In the time before the actual walking part of the walk began, people milled about. Some (like us) enjoyed the very generous hot coffee and tea and snacks while standing under a tent, while some checked out other vendors who were there in support as well. But there was something every different about this gathering I noticed. It was so incredibly diverse. 

When I've done races, while there is some diversity, everyone sorta looks the same. Yes, different ages, races, ethnicity, but everyone pretty much fit into the "racer" mold. We all had on similar running attire, basically the same demeanor, and of course, the race bibs. 

But this group was anything but cookie cutter. I kept looking around and saw, well, everyone. All ages, races, identities. Everyone. It hit me like a brick wall just how indiscriminate suicide is.
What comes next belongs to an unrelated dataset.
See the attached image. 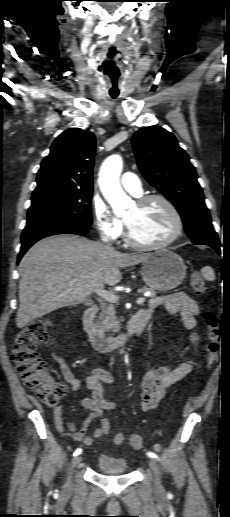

I remember telling Josef that this acknowledgement was both comforting and heartbreaking. Which is fitting, because the emotions that surround suicide are incredibly confusing and contradictory. 
Umbrellas in hand, making our way through a soggy (weather and eyed) Boston morning.

So off we went, our beautiful sundry of those all affected by suicide in one way or another, walking together in the rain. Man, that sounds poetically depressing, but by the end, it was quite the opposite. 
As we started, there was an odd hush that happened throughout the group. Not that we were expected to march in silence, but it almost felt as if collectively we all took the first block or so to acknowledge and reflect why we were there. I know I was struck by quite a strong wave of emotion when I really thought about what brought us there that day. And as I glanced around I could see I was far from the only one with a wet face not caused by the rain. 

Over the course of the walk, moods evolved. There was laughter, even some singing, people reminiscing lost loved ones favorite times or events they remembered by sights or sounds along the way, but my favorite was this adorable little girl, skipping, or swinging by those two holding her hands throughout the walk. 


I noticed her and those with her while we were waiting to start. My heart ached for all three of them because, although I didn't know their story, I knew that that young lady already had a very grown up thing in her life. Something that me, someone easily at least three times her age doesn't even quite fully understand. 

So on we walked, or in polka dot girls case, skipped and puddle jumped, for about a mile or so, in the rain. But then, just like every movie or book, as we reached the end, the rain finally stopped, and the sun finally decided to make an appearance.

Afterward there were some hugs exchanged between strangers and friends alike in the square where we started, and slowly everyone dispersed. While I preferred to stay more on the periphery, it was oddly comforting knowing there is this community. A community I never thought I'd be part of, but none the less, I am.